### PROBLEM REQUIREMENTS:
Retype the rows from the line with "Pelatihan Intensif Terpercaya" up to and including the line with "pendampingan pendaftaran/administrasi, seleksi", keeping each line as it is.
----------
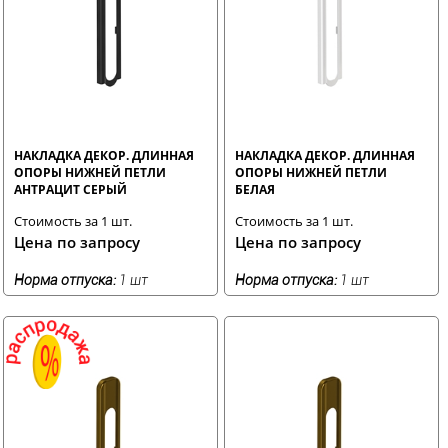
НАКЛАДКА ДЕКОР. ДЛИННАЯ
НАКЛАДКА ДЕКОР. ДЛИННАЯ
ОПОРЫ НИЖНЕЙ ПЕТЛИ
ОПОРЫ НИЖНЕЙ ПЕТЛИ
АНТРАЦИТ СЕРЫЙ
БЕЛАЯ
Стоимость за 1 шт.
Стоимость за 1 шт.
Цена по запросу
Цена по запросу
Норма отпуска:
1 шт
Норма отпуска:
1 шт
----------
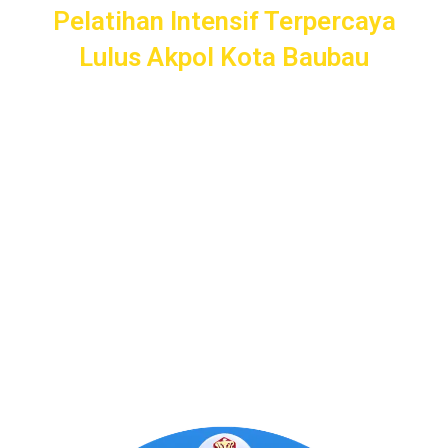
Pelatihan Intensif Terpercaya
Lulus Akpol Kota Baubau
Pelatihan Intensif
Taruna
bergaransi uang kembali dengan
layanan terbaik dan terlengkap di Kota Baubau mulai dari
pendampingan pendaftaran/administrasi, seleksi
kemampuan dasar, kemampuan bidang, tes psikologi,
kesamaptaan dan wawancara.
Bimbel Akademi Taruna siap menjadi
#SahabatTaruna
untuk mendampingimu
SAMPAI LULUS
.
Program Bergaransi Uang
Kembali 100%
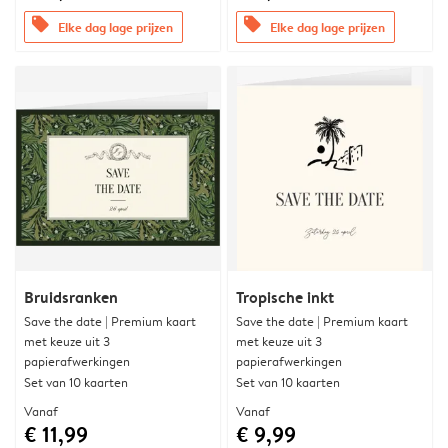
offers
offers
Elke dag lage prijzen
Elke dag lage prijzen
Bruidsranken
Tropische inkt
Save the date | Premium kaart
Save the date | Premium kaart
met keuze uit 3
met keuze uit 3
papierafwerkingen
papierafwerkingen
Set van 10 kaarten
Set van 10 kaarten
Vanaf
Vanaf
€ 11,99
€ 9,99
----------
### PROBLEM SOLUTION:
Pelatihan Intensif Terpercaya
Lulus Akpol Kota Baubau
Pelatihan Intensif
Taruna
bergaransi uang kembali dengan
layanan terbaik dan terlengkap di Kota Baubau mulai dari
pendampingan pendaftaran/administrasi, seleksi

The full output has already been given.